• **DATA TO PROCESS**:
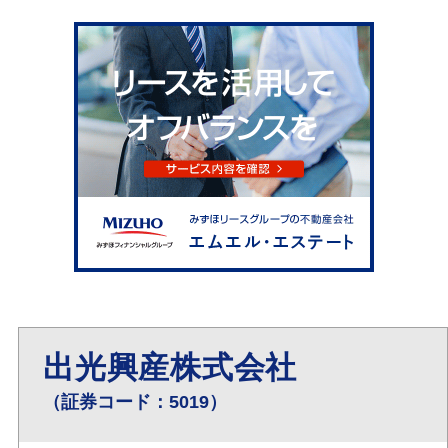
出光興産株式会社
（証券コード：5019）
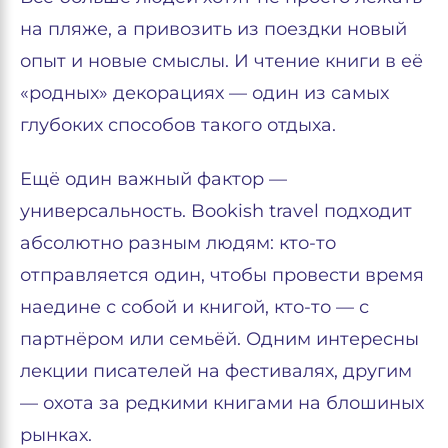
на пляже, а привозить из поездки новый
опыт и новые смыслы. И чтение книги в её
«родных» декорациях — один из самых
глубоких способов такого отдыха.
Ещё один важный фактор —
универсальность. Bookish travel подходит
абсолютно разным людям: кто-то
отправляется один, чтобы провести время
наедине с собой и книгой, кто-то — с
партнёром или семьёй. Одним интересны
лекции писателей на фестивалях, другим
— охота за редкими книгами на блошиных
рынках.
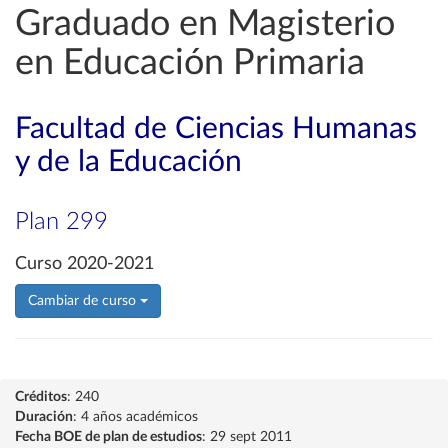
Graduado en Magisterio
en Educación Primaria
Facultad de Ciencias Humanas
y de la Educación
Plan 299
Curso 2020-2021
Cambiar de curso
Créditos
: 240
Duración
: 4 años académicos
Fecha BOE de plan de estudios
: 29 sept 2011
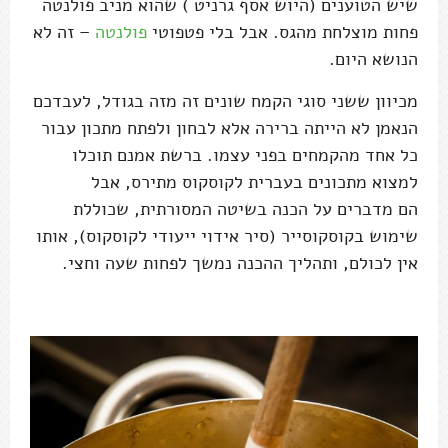
שיש הטוענים (היוש אסף גרניט ) שהוא מניב פולנטה
פחות מוצלחת מהגס. אבל בלי פטפוטי
פולנטה
– זה לא
הנושא היום.
מכיוון ששני סוגי הקמח שונים זה מזה בגודל, לעבדכם
הנאמן לא הייתה ברירה אלא לבחון ולפתח מתכון עבור
כל אחד מהקמחים בפני עצמו. ברשת אמנם תוכלו
למצוא מתכונים בעברית לקוסקוס מתירס, אבל
הם מדברים על הכנה בשיטה המסורתית, שכוללת
שימוש בקוסקוסייר (סיר אידוי ייעודי לקוסקוס), אותו
אין לכולם, ותהליך ההכנה נמשך לפחות שעה וחצי.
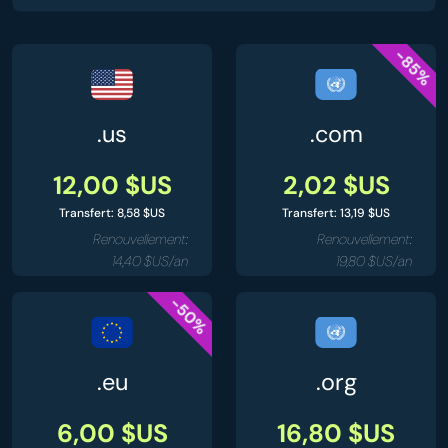
-85%
.us
.com
12,00 $US
2,02 $US
Transfert: 8,58 $US
Transfert: 13,19 $US
Renouvellement:
Renouvellement:
14,40 $US/an
19,80 $US/an
-50%
.eu
.org
6,00 $US
16,80 $US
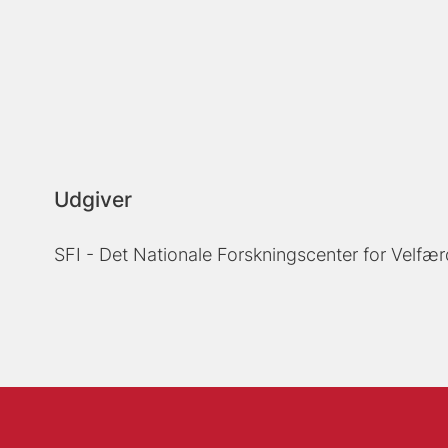
Udgiver
SFI - Det Nationale Forskningscenter for Velfær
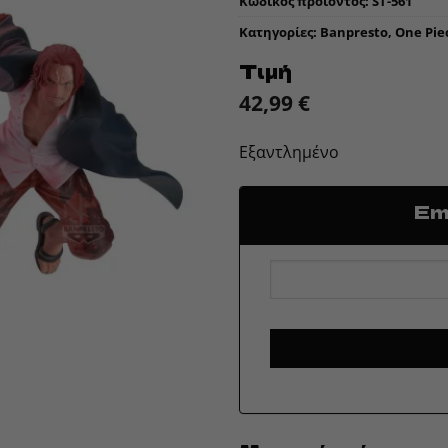
Κωδικός προϊόντος:
ST-561
Κατηγορίες:
Banpresto
,
One Pie
Τιμή
42,99
€
Εξαντλημένο
Ema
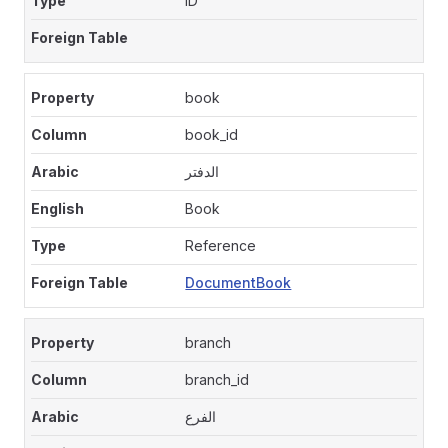
ID
book
book_id
الدفتر
Book
Reference
DocumentBook
branch
branch_id
الفرع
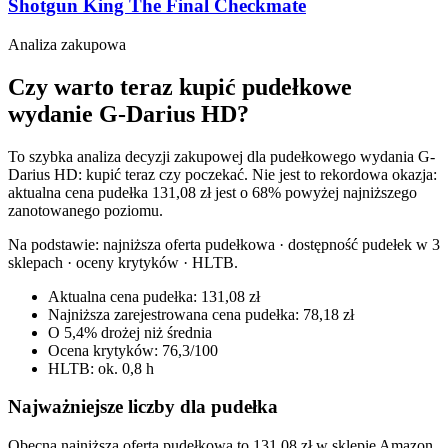
Shotgun King The Final Checkmate
Analiza zakupowa
Czy warto teraz kupić pudełkowe
wydanie G-Darius HD?
To szybka analiza decyzji zakupowej dla pudełkowego wydania G-
Darius HD: kupić teraz czy poczekać. Nie jest to rekordowa okazja:
aktualna cena pudełka 131,08 zł jest o 68% powyżej najniższego
zanotowanego poziomu.
Na podstawie:
najniższa oferta pudełkowa · dostępność pudełek w 3
sklepach · oceny krytyków · HLTB
.
Aktualna cena pudełka: 131,08 zł
Najniższa zarejestrowana cena pudełka: 78,18 zł
O 5,4% drożej niż średnia
Ocena krytyków: 76,3/100
HLTB: ok. 0,8 h
Najważniejsze liczby dla pudełka
Obecna najniższa oferta pudełkowa to 131,08 zł w sklepie Amazon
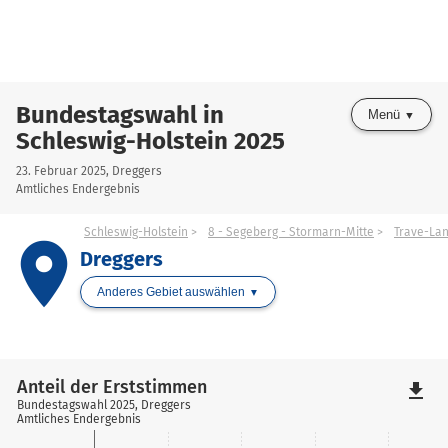
Bundestagswahl in
Menü
Schleswig-Holstein 2025
23. Februar 2025, Dreggers
Amtliches Endergebnis
Schleswig-Holstein
8 - Segeberg - Stormarn-Mitte
Trave-La
place
Dreggers
Anderes Gebiet auswählen
Anteil der Erststimmen
file_download
Bundestagswahl 2025, Dreggers
Amtliches Endergebnis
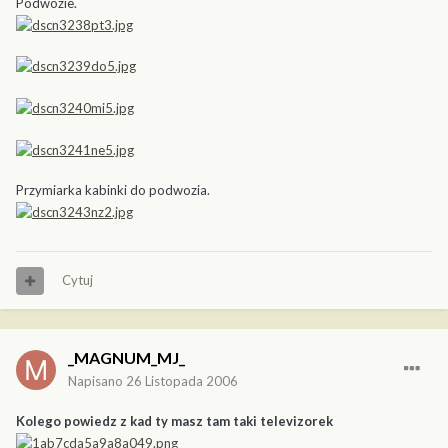
Podwozie.
Przymiarka kabinki do podwozia.
Cytuj
_MAGNUM_MJ_
Napisano
26 Listopada 2006
Kolego powiedz z kad ty masz tam taki televizorek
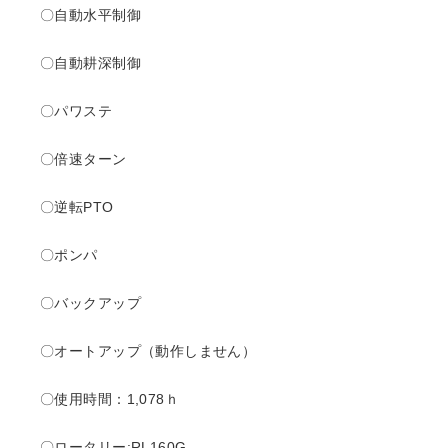
〇自動水平制御
〇自動耕深制御
〇パワステ
〇倍速ターン
〇逆転PTO
〇ポンパ
〇バックアップ
〇オートアップ（動作しません）
〇使用時間：1,078ｈ
〇ロータリー:RL160G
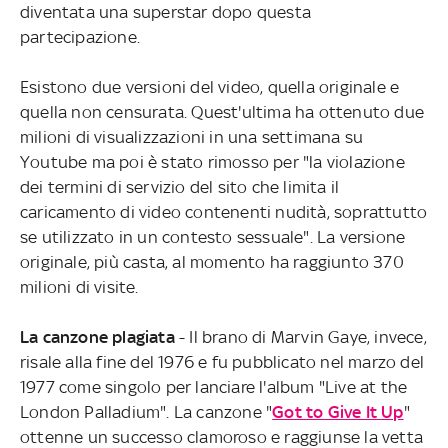
diventata una superstar dopo questa
partecipazione.
Esistono due versioni del video, quella originale e
quella non censurata. Quest'ultima ha ottenuto due
milioni di visualizzazioni in una settimana su
Youtube ma poi è stato rimosso per "la violazione
dei termini di servizio del sito che limita il
caricamento di video contenenti nudità, soprattutto
se utilizzato in un contesto sessuale". La versione
originale, più casta, al momento ha raggiunto 370
milioni di visite.
La canzone plagiata
- Il brano di Marvin Gaye, invece,
risale alla fine del 1976 e fu pubblicato nel marzo del
1977 come singolo per lanciare l'album "Live at the
London Palladium". La canzone "
Got to Give It Up
"
ottenne un successo clamoroso e raggiunse la vetta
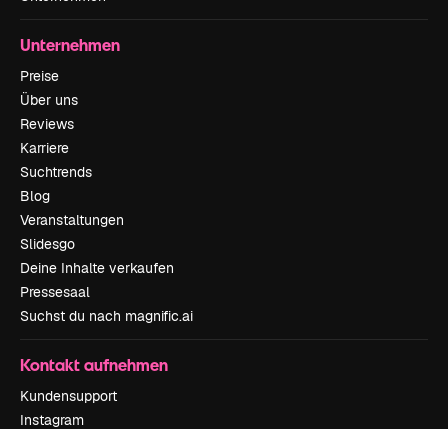
Unternehmen
Preise
Über uns
Reviews
Karriere
Suchtrends
Blog
Veranstaltungen
Slidesgo
Deine Inhalte verkaufen
Pressesaal
Suchst du nach magnific.ai
Kontakt aufnehmen
Kundensupport
Instagram
YouTube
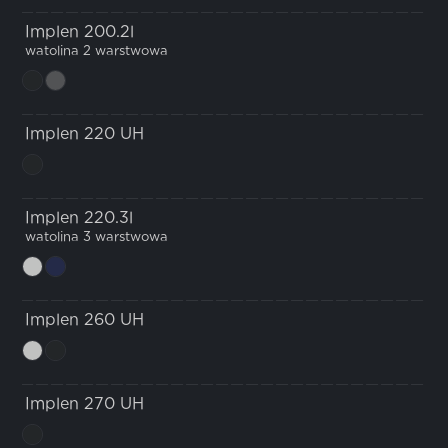
Implen 200.2l
watolina 2 warstwowa
Implen 220 UH
Implen 220.3l
watolina 3 warstwowa
Implen 260 UH
Implen 270 UH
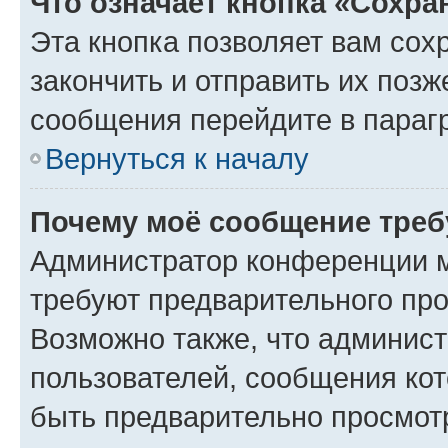
Что означает кнопка «Сохр
Эта кнопка позволяет вам сох
закончить и отправить их позж
сообщения перейдите в параг
Вернуться к началу
Почему моё сообщение треб
Администратор конференции м
требуют предварительного про
Возможно также, что админист
пользователей, сообщения кот
быть предварительно просмот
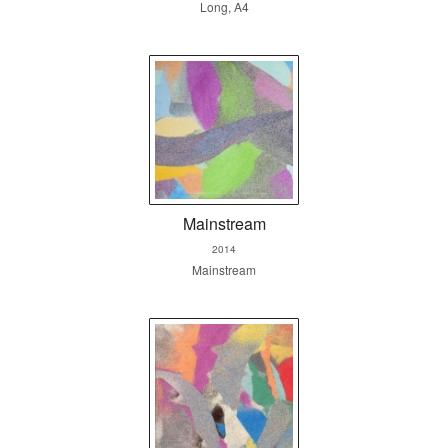
Long, A4
Mainstream
2014
Mainstream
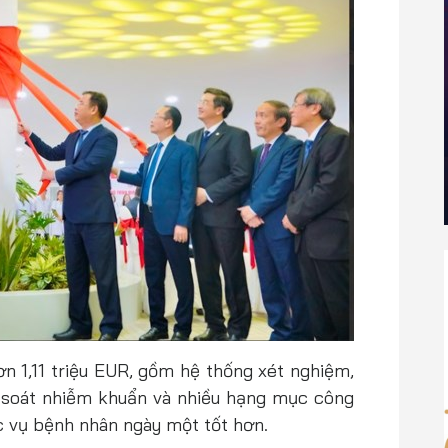
 hơn 1,11 triệu EUR, gồm hệ thống xét nghiệm,
 soát nhiễm khuẩn và nhiều hạng mục công
 vụ bệnh nhân ngày một tốt hơn.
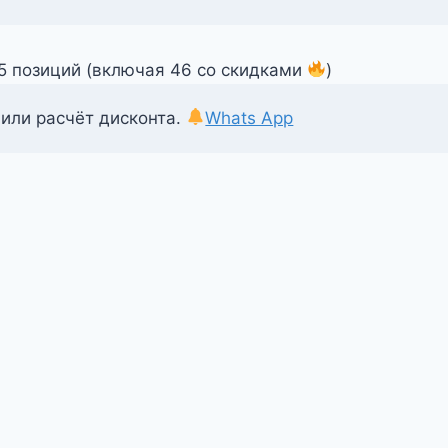
55 позиций (включая 46 со скидками
)
 или расчёт дисконта.
Whats App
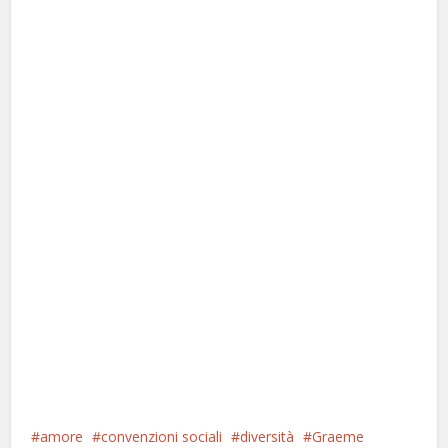
amore
convenzioni sociali
diversità
Graeme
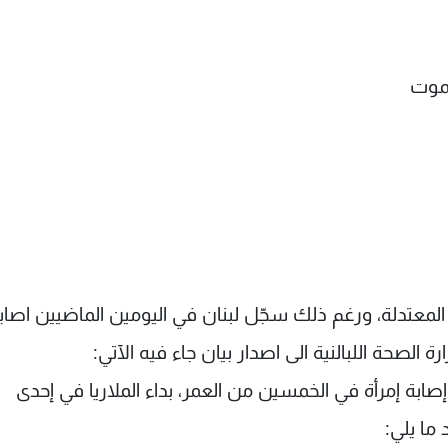
لموت
 المعتدلة، ورغم ذلك سجّل لبنان في اليومين الماضيين اصاب
 الصحة اللبالنية الى اصدار بيان جاء فيه الآتي:
 سجلّت إصابة إمرأة في الخمسين من العمر، بداء الملاريا في إحدى
ما يلي:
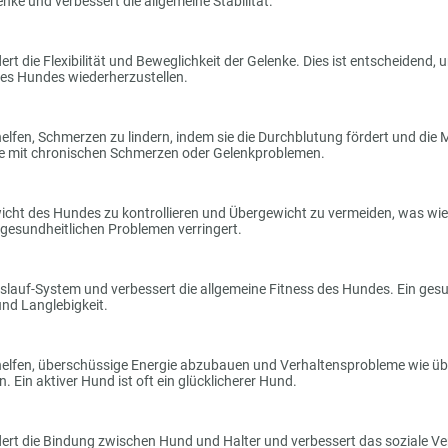
nke und verbessert die allgemeine Stabilität.
t die Flexibilität und Beweglichkeit der Gelenke. Dies ist entscheidend, 
es Hundes wiederherzustellen.
en, Schmerzen zu lindern, indem sie die Durchblutung fördert und die M
de mit chronischen Schmerzen oder Gelenkproblemen.
wicht des Hundes zu kontrollieren und Übergewicht zu vermeiden, was wi
esundheitlichen Problemen verringert.
lauf-System und verbessert die allgemeine Fitness des Hundes. Ein gesu
und Langlebigkeit.
lfen, überschüssige Energie abzubauen und Verhaltensprobleme wie üb
 Ein aktiver Hund ist oft ein glücklicherer Hund.
ert die Bindung zwischen Hund und Halter und verbessert das soziale V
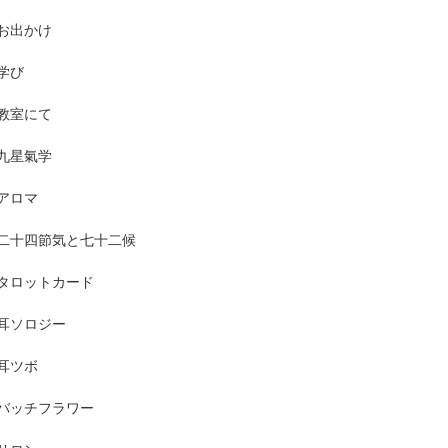
お出かけ
学び
教室にて
九星氣学
アロマ
二十四節気と七十二候
タロットカード
耳ソロジー
耳ツボ
バッチフラワー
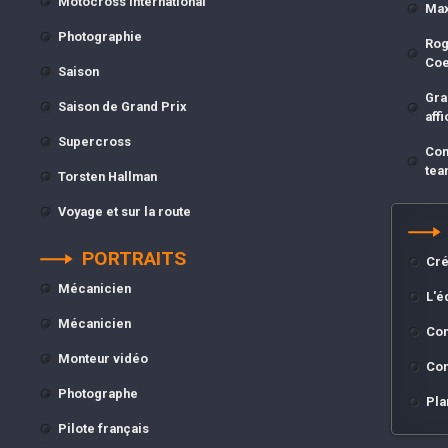
Motocross international
Max
Photographie
Rog
Co
Saison
Gra
Saison de Grand Prix
affi
Supercross
Com
tea
Torsten Hallman
Voyage et sur la route
PORTRAITS
Cré
Mécanicien
L'é
Mécanicien
Con
Monteur vidéo
Con
Photographe
Pla
Pilote français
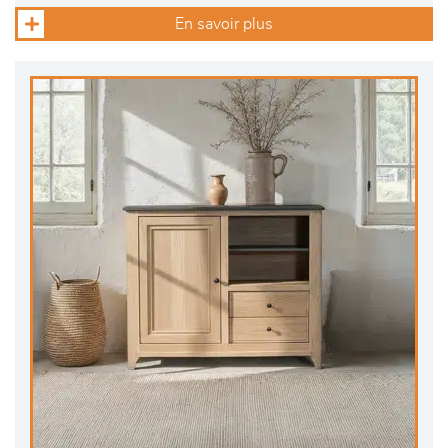
En savoir plus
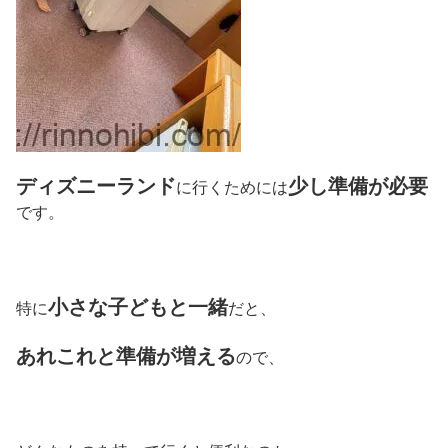
ディズニーランド
少し準備が必要
に行くためには
です。
小さな子どもと一緒
特に
だと、
あれこれと準備が増える
ので、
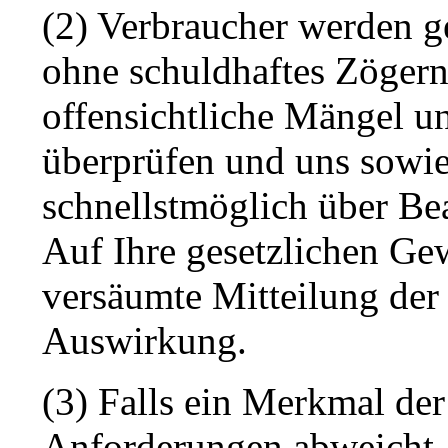
(2) Verbraucher werden g
ohne schuldhaftes Zögern 
offensichtliche Mängel u
überprüfen und uns sowie
schnellstmöglich über Be
Auf Ihre gesetzlichen Ge
versäumte Mitteilung der
Auswirkung.
(3) Falls ein Merkmal de
Anforderungen abweicht,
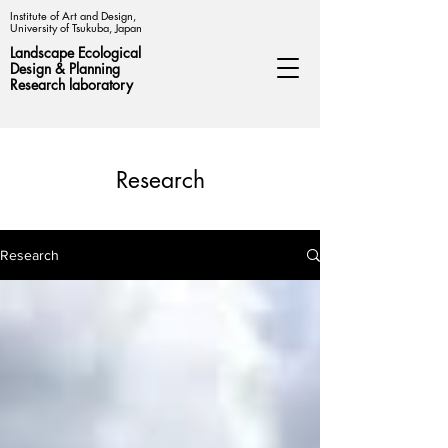
Institute of Art and Design,
University of Tsukuba, Japan
Landscape Ecological
Design &
Planning
Research laboratory
Research
Research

• **WHAT YOU SHOULD DO**:
Copy the lines from the one containing "Implen 200.2l" through the one containing "Implen 270 UH", both included, keeping each word as it appears.

• **EXERCISE RESULT**:
Implen 200.2l
watolina 2 warstwowa
Implen 220 UH
Implen 220.3l
watolina 3 warstwowa
Implen 260 UH
Implen 270 UH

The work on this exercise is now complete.